LLM inference in Python

Python supports Ollama via the Ollama Python library.

We recommend using a Python uv environment for your development. Several of our Open OnDemand apps include built-in support for uv, Conda, or traditional Python venv virtual environments.

Example: Spyder and Ollama#

To provide a concrete example of a Python AI inference workflow, this guide walks through the steps to use the Spyder IDE with an Ollama/Apptainer container.

Note

This example assumes that the llama3.2 model is available in your Ollama environment. If you use a different model, replace llama3.2 with your model name. See our Ollama page for instructions on installing models.

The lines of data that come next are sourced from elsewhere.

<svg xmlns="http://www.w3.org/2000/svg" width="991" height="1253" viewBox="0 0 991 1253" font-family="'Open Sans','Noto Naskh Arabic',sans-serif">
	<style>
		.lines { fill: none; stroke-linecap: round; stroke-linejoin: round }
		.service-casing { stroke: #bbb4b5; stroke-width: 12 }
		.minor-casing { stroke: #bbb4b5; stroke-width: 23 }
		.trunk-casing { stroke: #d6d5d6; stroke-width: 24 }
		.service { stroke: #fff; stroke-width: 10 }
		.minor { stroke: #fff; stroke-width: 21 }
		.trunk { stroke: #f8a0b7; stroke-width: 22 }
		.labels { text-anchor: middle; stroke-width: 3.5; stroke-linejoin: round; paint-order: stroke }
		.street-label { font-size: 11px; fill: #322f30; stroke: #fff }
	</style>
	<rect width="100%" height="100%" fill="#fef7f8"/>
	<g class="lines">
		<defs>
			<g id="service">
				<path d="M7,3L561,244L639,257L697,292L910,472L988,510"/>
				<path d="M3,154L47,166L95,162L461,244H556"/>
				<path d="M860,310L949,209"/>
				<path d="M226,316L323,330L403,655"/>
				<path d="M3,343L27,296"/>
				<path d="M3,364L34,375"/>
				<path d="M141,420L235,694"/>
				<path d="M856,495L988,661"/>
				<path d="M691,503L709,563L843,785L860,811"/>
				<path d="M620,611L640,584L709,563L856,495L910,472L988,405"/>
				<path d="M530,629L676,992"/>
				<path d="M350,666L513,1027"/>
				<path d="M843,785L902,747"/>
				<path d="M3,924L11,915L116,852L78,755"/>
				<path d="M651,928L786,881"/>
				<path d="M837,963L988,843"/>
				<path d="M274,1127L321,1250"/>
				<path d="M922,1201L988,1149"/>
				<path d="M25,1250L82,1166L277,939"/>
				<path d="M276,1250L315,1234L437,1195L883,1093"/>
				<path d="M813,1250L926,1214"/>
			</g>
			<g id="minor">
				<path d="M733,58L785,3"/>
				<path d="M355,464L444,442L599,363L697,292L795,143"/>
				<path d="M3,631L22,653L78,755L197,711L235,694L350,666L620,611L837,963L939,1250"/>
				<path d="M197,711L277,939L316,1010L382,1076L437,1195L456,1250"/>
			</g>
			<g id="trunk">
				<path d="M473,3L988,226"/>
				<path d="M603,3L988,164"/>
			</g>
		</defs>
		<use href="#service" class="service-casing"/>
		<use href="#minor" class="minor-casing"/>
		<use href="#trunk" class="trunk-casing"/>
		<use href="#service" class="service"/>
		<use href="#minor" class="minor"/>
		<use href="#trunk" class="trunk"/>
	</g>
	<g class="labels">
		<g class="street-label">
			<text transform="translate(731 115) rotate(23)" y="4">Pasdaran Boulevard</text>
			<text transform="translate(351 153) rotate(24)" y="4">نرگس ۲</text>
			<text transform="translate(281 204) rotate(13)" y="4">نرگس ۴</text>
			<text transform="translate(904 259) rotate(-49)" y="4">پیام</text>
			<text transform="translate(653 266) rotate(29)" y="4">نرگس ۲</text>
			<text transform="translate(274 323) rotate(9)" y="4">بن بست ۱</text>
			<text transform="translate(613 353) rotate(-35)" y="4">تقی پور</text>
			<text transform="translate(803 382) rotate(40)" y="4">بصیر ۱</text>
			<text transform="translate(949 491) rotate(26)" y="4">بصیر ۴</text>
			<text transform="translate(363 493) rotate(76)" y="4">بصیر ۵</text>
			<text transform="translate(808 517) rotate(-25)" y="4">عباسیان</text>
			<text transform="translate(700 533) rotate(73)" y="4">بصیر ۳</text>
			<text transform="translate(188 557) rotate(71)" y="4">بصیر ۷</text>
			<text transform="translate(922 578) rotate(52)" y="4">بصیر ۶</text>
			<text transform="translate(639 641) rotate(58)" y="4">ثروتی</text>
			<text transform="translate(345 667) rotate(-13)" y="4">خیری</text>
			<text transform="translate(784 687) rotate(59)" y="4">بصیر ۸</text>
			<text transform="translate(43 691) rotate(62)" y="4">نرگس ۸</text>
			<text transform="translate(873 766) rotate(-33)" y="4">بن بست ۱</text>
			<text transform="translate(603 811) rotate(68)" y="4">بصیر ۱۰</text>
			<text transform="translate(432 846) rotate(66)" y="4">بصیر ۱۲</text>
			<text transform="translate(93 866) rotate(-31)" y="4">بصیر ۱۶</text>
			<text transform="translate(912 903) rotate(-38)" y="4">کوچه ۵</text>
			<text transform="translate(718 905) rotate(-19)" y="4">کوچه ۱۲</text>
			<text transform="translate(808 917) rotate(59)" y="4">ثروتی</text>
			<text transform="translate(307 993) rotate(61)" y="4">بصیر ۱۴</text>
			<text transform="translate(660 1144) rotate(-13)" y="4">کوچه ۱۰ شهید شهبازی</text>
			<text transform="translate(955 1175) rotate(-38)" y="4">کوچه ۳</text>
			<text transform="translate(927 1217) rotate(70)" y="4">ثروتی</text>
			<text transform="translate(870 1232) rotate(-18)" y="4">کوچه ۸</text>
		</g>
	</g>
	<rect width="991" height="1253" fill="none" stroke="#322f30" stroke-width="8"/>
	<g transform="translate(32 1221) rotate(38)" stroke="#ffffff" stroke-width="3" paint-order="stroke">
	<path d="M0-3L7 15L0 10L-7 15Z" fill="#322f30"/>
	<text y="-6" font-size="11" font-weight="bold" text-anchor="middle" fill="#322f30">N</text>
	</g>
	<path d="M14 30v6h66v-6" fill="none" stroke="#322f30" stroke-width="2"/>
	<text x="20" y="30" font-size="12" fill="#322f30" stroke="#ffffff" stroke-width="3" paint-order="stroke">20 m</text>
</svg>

Submit your interactive job#

  1. Log in to Open OnDemand
  2. From the top navigation menu, select Interactive Apps → Spyder: Select 'Interactive Apps' then 'Spyder'
  3. On the job submission form, select a Slurm account that includes access to GPU nodes
    • If you are not a member of a group with access to GPU nodes, enter backfill2 in the Slurm Account field and set Number of hours to no more than 4
    • Set GPUs to at least 1
    • Ensure "Internet Access via Web Proxy" is checked
    • Set the other values as needed
  4. When your job starts, you might see a black screen for up to 60 seconds, and then the Spyder IDE will load

Start an Ollama container in Apptainer#

Return to the Open OnDemand tab showing your interactive session card, then follow the instructions to start an Ollama server in Apptainer.

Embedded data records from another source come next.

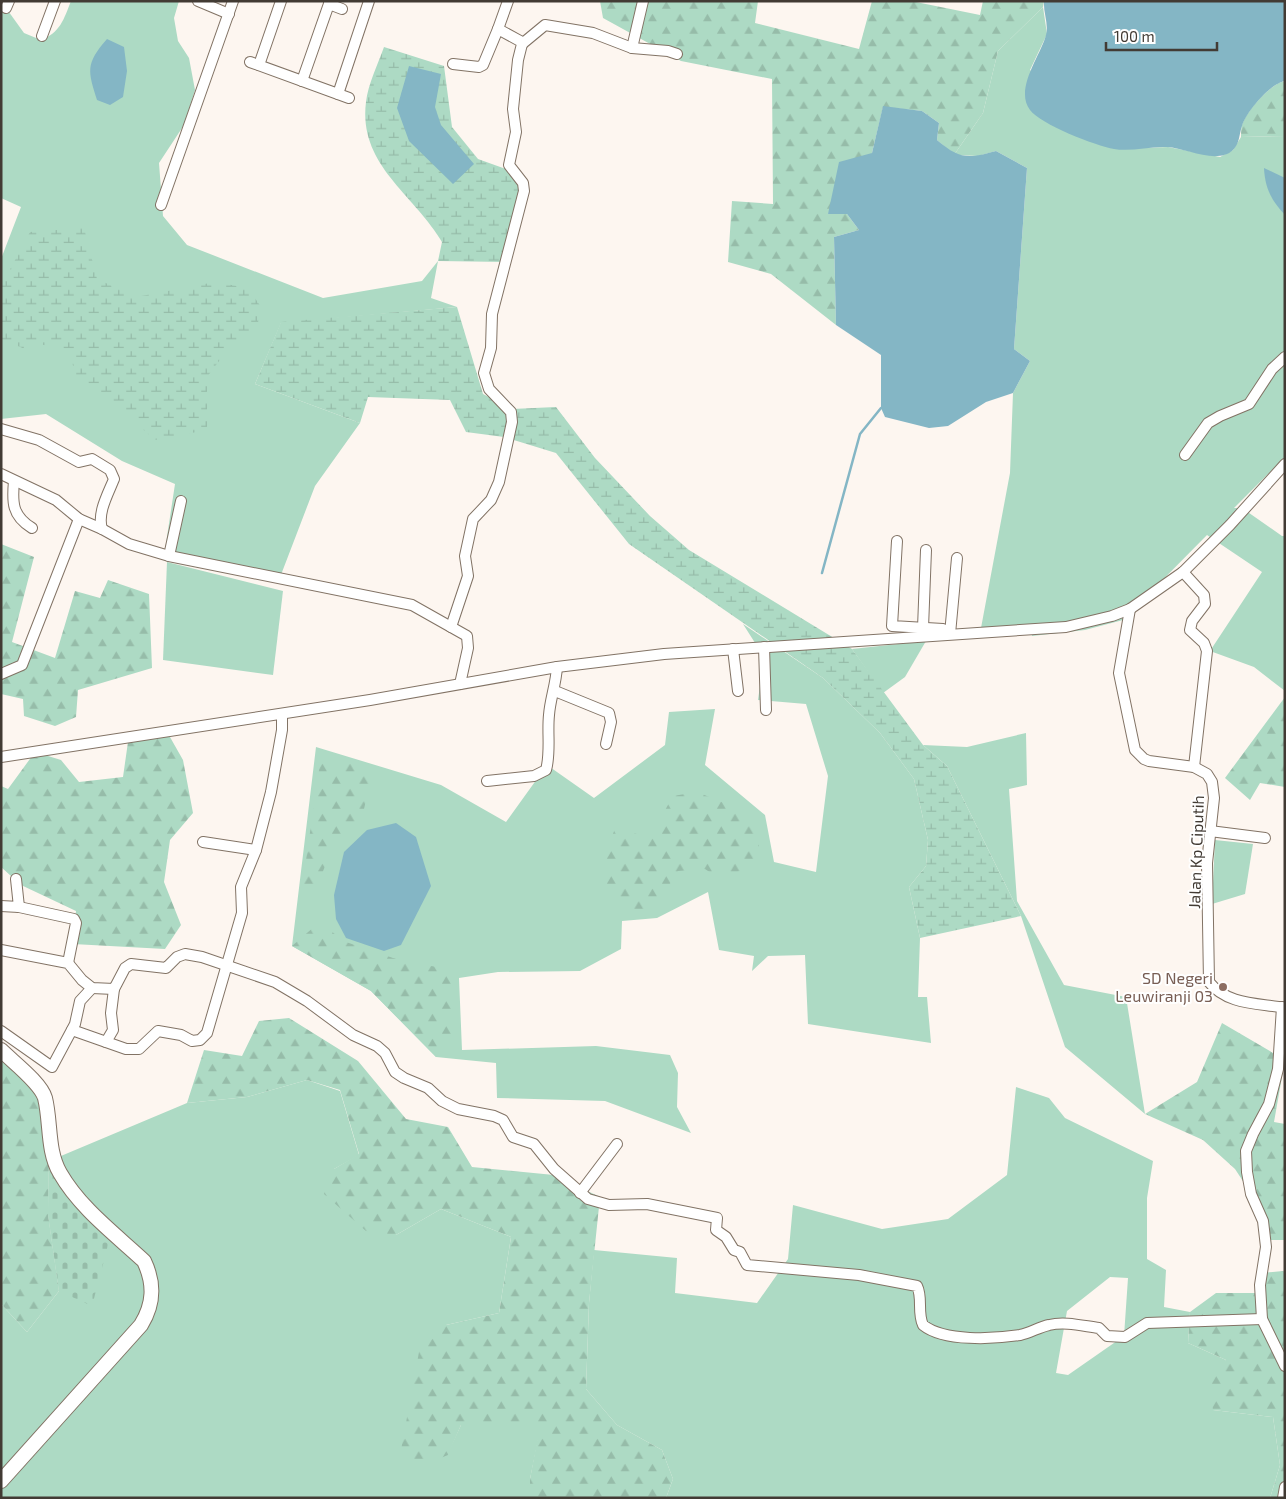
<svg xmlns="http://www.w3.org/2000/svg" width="1286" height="1499" font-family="'Exo 2',sans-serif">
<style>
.grass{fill:#addac4;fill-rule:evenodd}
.forest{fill:url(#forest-firs)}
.wetland{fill:url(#wetland-marsh)}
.cemetery{fill:url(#cemetery-stones)}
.water{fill:#84b6c5}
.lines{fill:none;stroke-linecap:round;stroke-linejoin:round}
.stream{stroke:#84b6c5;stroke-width:2.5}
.minor-casing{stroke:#827365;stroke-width:12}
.major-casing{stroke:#827365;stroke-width:16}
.minor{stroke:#fff;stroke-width:10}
.major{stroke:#fff;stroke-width:14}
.education-dot{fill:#8d6e63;stroke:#fff;stroke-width:2}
.labels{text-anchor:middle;stroke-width:4;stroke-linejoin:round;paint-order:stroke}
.street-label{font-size:16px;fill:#423b34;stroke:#fff}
.education-label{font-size:16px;fill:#785e54;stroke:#fff;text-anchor:end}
</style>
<defs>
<pattern id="forest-firs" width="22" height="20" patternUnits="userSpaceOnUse" patternTransform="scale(1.25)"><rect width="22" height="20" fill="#addac4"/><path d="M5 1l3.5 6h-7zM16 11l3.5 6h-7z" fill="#96bca9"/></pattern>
<pattern id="wetland-marsh" width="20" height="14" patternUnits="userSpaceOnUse" patternTransform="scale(1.25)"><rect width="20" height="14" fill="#addac4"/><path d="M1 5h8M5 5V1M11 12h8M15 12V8" fill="none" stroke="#96bca9"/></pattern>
<pattern id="cemetery-stones" width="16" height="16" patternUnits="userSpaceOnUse" patternTransform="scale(1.25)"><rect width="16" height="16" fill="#addac4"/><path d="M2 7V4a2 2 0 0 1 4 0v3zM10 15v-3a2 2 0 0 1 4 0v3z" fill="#96bca9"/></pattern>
</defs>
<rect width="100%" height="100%" fill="#fdf6f0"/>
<!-- grass -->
<g class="grass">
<path d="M 1,1 L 24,33 L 41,40 C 60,33 64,19 71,1 L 179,1 L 174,18 L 178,41 L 189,58 L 195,90 L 184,125 L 159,163 L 163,216 L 187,245 L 323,298 L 422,281 L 438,261 L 431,298 L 457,307 L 281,323 L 255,384 L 360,423 L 315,486 L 279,580 L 165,550 L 175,484 L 122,461 L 46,414 L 1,419 L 1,259 L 21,207 L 1,198 Z"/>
<path d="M 1043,7 L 1047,34 L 1030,70 L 1115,149 L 1168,147 L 1220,157 L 1233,150 L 1241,137 L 1285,136 L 1285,457 L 1234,508 L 1242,508 L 1282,536 L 1285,536 L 1285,691 L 1254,667 L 1210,651 L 1262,572 L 1207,535 L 1123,620 L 1085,630 L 1032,636 L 1031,626 L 981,628 L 1010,473 L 1013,393 L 1030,361 L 1014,349 L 1027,168 L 996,151 L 978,156 L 954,155 L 983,113 L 998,51 Z"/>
<path d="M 167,562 L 283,591 L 273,675 L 163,660 Z"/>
<path d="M 743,624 L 823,678 L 880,733 L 914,779 L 928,840 L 926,866 L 909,887 L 920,938 L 918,997 L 927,997 L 931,1043 L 808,1024 L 805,955 L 768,956 L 752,971 L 754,956 L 719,950 L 708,892 L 657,918 L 622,921 L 621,949 L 580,971 L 498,972 L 459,978 L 462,1050 L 596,1046 L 670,1055 L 678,1073 L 677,1107 L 691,1133 L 605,1101 L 497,1098 L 496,1063 L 436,1057 L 371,991 L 292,946 L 316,747 L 441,785 L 506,822 L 547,765 L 594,798 L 665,745 L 669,712 L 715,709 L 705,765 L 765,815 L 774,862 L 816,872 L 828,776 L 806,704 L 758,700 L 764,657 Z"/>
<path d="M 926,641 L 905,677 L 883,693 L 852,649 Z"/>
<path d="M 1026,733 L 1027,785 L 1009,789 L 1017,901 L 1064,985 L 1126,997 L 1145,1114 L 1065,1047 L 1021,916 L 947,766 L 923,745 L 967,747 Z"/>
<path d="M 1215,840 L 1253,844 L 1245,894 L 1212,904 Z"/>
<path d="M 307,1080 L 340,1091 L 359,1155 L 334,1169 L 396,1235 L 441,1209 L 511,1237 L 499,1313 L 446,1325 L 447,1455 L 461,1425 L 541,1425 L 530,1479 L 530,1498 L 1,1498 L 1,1304 L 27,1332 L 59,1291 L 48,1214 L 49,1161 L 187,1103 L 247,1097 Z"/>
<path d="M 1016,1087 L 1049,1098 L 1065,1118 L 1153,1161 L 1147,1198 L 1147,1259 L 1166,1270 L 1164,1307 L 1190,1312 L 1188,1343 L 1226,1360 L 1213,1410 L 1273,1417 L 1280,1465 L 1270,1498 L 666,1498 L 673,1479 L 662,1450 L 617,1425 L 586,1389 L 589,1303 L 594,1250 L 677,1258 L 675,1293 L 757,1303 L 788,1259 L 793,1205 L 882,1229 L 948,1219 L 1007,1175 ZM 1110,1277 L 1128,1278 L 1124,1336 L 1068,1375 L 1056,1373 L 1067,1311 Z"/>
</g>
<!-- forest -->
<g class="forest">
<path d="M 600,1 L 758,1 L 755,23 L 859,49 L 872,1 L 911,1 L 980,15 L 983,1 L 1044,1 L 1043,7 L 998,51 L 983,113 L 954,155 L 937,140 L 939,123 L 922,111 L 883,107 L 872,153 L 828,214 L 847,214 L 859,230 L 834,237 L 836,325 L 771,274 L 728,262 L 732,201 L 773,204 L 772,79 L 681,61 L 603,18 Z"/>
<path d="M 1285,81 L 1285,136 L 1241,137 C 1241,134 1241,129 1242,125 C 1246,111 1271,83 1285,81 Z"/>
<path d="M 1,544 L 34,557 L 12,642 L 55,658 L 75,591 L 100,598 L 108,580 L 149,594 L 152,668 L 78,690 L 76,717 L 55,726 L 24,716 L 23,699 L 1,694 Z"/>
<path d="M 1285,697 L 1285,787 L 1260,783 L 1250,800 L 1225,778 Z"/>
<path d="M 166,730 L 183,760 L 193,813 L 170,840 L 164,882 L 181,925 L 165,949 L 73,944 L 76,911 L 21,885 L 1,867 L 1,786 L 8,789 L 35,752 L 61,760 L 79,782 L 123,777 L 128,742 Z"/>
<path d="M 335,760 L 373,770 L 361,822 L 331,852 L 313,895 L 301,895 L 320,763 Z"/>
<path d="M 697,792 L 739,809 L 756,821 L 759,846 L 749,869 L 717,877 L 705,869 L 678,871 L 657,905 L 636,915 L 606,891 L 602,860 L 615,829 L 650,837 L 673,796 Z"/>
<path d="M 315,926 L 330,930 L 343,941 L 393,958 L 441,968 L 451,979 L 452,1041 L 436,1057 L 371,991 L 292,946 Z"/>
<path d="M 289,1018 L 358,1061 L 406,1119 L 448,1127 L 472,1167 L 554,1175 L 600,1197 L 589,1303 L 586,1389 L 617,1425 L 662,1450 L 673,1479 L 666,1498 L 530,1498 L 530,1479 L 540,1425 L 461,1425 L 448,1455 L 418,1467 L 401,1450 L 419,1352 L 446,1325 L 499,1313 L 511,1237 L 441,1209 L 396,1235 L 366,1231 L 324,1194 L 334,1169 L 359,1154 L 340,1090 L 307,1080 L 247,1097 L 187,1103 L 204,1050 L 242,1056 L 259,1021 Z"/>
<path d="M 1222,1023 L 1285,1060 L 1274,1122 L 1285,1124 L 1285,1240 L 1270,1240 L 1264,1213 L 1235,1169 L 1203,1140 L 1145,1114 L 1197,1082 Z"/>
<path d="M 1,1054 L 30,1074 L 41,1101 L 49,1161 L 48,1214 L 59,1291 L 27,1332 L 1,1304 Z"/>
<path d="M 1283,1271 L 1285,1272 L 1285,1498 L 1270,1498 L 1280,1465 L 1273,1417 L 1213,1410 L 1208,1385 L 1226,1360 L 1188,1343 L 1190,1312 L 1216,1293 L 1260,1293 L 1262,1273 Z"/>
</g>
<!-- wetland -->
<g class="wetland">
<path d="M 384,47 L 444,66 L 452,127 L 478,159 L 525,176 L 506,262 L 438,261 L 442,242 C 414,194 358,165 366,102 C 368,84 378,64 384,47 Z"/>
<path d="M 84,228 L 97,279 L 136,297 L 215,282 L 248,288 L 261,307 L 257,328 L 228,349 L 207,377 L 207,430 L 155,440 L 111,401 L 77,379 L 68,349 L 38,344 L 25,349 L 1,339 L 1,280 L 6,277 L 30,232 Z"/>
<path d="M 457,307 L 483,394 L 512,409 L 556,407 L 595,458 L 650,516 L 689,550 L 852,649 L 923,745 L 947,766 L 1021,916 L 920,938 L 909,887 L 926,866 L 928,840 L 914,779 L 880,733 L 823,678 L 629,544 L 556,453 L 504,437 L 466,432 L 450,400 L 368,397 L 360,423 L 255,384 L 281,322 Z"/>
</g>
<!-- cemetery -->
<path class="cemetery" d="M 49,1161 L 112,1230 L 92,1306 L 59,1291 L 48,1214 Z"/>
<!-- water -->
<g class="water">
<path d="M 1044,1 L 1285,1 L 1285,81 C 1271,83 1246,112 1242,126 C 1239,134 1240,143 1233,150 C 1217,165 1186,148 1167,147 C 1150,146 1131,152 1114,149 C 1096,146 1040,124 1030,110 C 1014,89 1041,55 1046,35 C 1049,25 1043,12 1044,1 Z"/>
<path d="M 107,39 L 124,47 L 127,71 L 123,97 L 110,105 L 97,100 C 88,71 85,64 107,39 Z"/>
<path d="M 409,66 L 441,74 L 435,107 L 441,125 L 474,164 L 453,184 L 409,141 L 397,108 Z"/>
<path d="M 883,106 L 922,111 L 939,123 L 937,140 C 959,159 968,159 996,151 L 1027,168 L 1014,349 L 1030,361 L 1013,393 L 986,402 L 948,426 L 929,428 L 885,417 L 881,408 L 881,355 L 836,325 L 834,237 L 859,230 L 847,214 L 828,214 L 839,162 L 872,153 Z"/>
<path d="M 1264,168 L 1285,178 L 1285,215 C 1271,200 1265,188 1264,168 Z"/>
<path d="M 396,823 L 416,837 L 431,886 L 401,945 L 384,951 L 346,938 L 336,919 L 334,895 L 344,852 L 367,830 Z"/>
</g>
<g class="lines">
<!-- stream -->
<path class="stream" d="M 822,573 L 860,434 L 881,408"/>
<defs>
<g id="minor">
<path d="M 198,1 L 229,14"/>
<path d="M 329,4 L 342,9"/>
<path d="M 6,8 L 9,1"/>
<path d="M 42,36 L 55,1"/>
<path d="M 522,44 L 545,25 L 593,33 L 632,48 L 668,51 L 677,54"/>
<path d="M 632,48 L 643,1"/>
<path d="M 250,62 L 349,98"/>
<path d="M 453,64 L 479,67 L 483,65 L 498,29"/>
<path d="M 259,65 L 281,1"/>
<path d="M 302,81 L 330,1"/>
<path d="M 338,94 L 369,1"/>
<path d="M 161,205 L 233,1"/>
<path d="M 1,429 L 39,440 L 79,462 L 92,459 L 110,470 L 114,479 C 108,494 97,513 102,529"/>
<path d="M 1185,455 L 1208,423 L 1220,416 L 1249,404 L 1272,369 L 1285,357"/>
<path d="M 1,474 L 56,500 L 79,519 L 102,529 L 129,544 L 169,556 L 412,605 L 467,636 L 468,648 L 460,684"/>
<path d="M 14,481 C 12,502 12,516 32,528"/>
<path d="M 897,541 L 892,626 L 943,629"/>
<path d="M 169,556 L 181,501"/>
<path d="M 1183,572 L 1204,595 L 1205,604 L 1192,621 L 1190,630 L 1204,643 L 1207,651 L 1194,767"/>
<path d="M 1130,609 L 1119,673 L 1135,750 L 1144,759 L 1149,761 L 1194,767 L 1207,774 L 1212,782 L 1214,798 L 1207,863 L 1209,982 C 1227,1005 1258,1003 1285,1008"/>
<path d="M 451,627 L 468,576 L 465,556 L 473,519 L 491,500 L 499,482 L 512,422 L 511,412 L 489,389 L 484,373 L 491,348 L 492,314 L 524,191 L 523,183 L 509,165 L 516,132 L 513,109 L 518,60 L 522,44 L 520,41 L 498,29 L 508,1"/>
<path d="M 923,628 L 926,550"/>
<path d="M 950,634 L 957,558"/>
<path d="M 764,647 L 766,710"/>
<path d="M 733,649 L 738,691"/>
<path d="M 1,674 L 22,665 L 79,519"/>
<path d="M 555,691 L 609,713 L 611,722 L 606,744"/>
<path d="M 1,757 L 370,700 L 557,667 L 664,654 L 1066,627 L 1112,616 L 1130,609 L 1183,572 L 1230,525 L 1285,464"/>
<path d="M 487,781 L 534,776 L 546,770 C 551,752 547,733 549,715 C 550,700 556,684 557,667"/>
<path d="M 1210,831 L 1265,838"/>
<path d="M 203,842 L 256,850"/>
<path d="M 1,906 L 19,907 L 16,879"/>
<path d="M 19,907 L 74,919 L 76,923 L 68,963"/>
<path d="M 1,950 L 68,963 L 82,980 L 92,988 L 114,989 L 125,968 L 131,964 L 166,968 L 177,957 L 185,954 L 202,957 L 275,982 L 307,1001 L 353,1035 L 377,1046 L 385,1053 L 395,1072 L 404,1078 L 428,1088 L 442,1101 L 458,1109 L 494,1116 L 503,1120 L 513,1137 L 534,1144 L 554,1169 L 588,1199 L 609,1205 L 647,1204 L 717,1218 L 716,1230 L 726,1237 L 734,1250 L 740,1252 L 747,1265 L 859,1275 L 917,1286 C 923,1298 917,1312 923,1325 C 944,1342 994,1339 1020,1335 C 1030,1333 1039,1327 1049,1325 C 1065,1321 1083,1326 1099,1328 L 1107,1336 L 1125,1337 L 1147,1323 L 1262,1319"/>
<path d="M 1282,1007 L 1278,1069 L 1269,1104 L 1253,1134 L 1246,1151 L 1247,1172 L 1251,1194 L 1263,1221 L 1266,1247 L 1260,1285 L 1262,1319 L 1285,1366"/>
<path d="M 72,1030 L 126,1049 L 139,1049 L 158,1031 L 181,1035 L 192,1041 L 200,1040 L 207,1033 L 242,913 L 241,887 L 256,850 L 271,792 L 282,730 L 282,714"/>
<path d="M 1,1031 L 52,1067 L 75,1024 L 80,1001 L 92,988"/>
<path d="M 106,1042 L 113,1030 L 111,1013 L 114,989"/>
<path d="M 580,1193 L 617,1144"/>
<path d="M 1283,1498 L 1285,1487"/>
</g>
<path id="major" d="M 1,1050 C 13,1062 41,1083 45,1098 C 51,1122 47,1151 60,1173 C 80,1208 115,1234 144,1261 C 155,1284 154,1304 141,1325 L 1,1481"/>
</defs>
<!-- minor casing -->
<use href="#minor" class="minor-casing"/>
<!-- major casing -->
<use href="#major" class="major-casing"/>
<!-- minor -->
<use href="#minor" class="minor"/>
<!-- major -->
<use href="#major" class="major"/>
</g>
<!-- markers -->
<circle class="education-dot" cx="1223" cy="987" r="5"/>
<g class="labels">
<!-- street labels -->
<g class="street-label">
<text transform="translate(1196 852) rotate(-88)" y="6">Jalan Kp Ciputih</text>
</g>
<!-- education labels -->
<g class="education-label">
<text x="1213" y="984">SD Negeri<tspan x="1213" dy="18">Leuwiranji 03</tspan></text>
</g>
</g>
<!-- border -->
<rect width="1286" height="1499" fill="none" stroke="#423b34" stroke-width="5"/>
<!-- scale -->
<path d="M1106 42v8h111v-8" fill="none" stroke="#423b34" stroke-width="2.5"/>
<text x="1114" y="42" font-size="15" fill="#423b34" stroke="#ffffff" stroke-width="4" paint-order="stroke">100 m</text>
</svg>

Using the Python Ollama library#

In the terminal window in the lower-right corner of the Spyder IDE, run the following command to install the Python Ollama client library:

# In Spyder, prefix non-Python shell commands with the '!' character
!pip install ollama

Once the Ollama library is installed, paste the following code into the main Python editor and click the run button in the Spyder IDE toolbar.

from ollama import Client

client = Client(host="http://127.0.0.1:11434")

response = client.chat(
    model="llama3.2",
    messages=[
      {
      "role": "user", 
      "content": "Why is the sky blue?"
      }
    ]
)

print(response["message"]["content"])

If it worked, you will see the chatbot response in the terminal in the lower right-hand corner of the Spyder IDE after a few seconds.

Troubleshooting#

If the Python script cannot connect to Ollama, make sure:

  • Your Ollama Apptainer container is still running.
  • The Ollama server is listening on http://127.0.0.1:11434.
  • You selected a GPU-capable Slurm account or requested GPU resources for your interactive job.
  • Internet access via web proxy was enabled if you need to install Python packages during the session.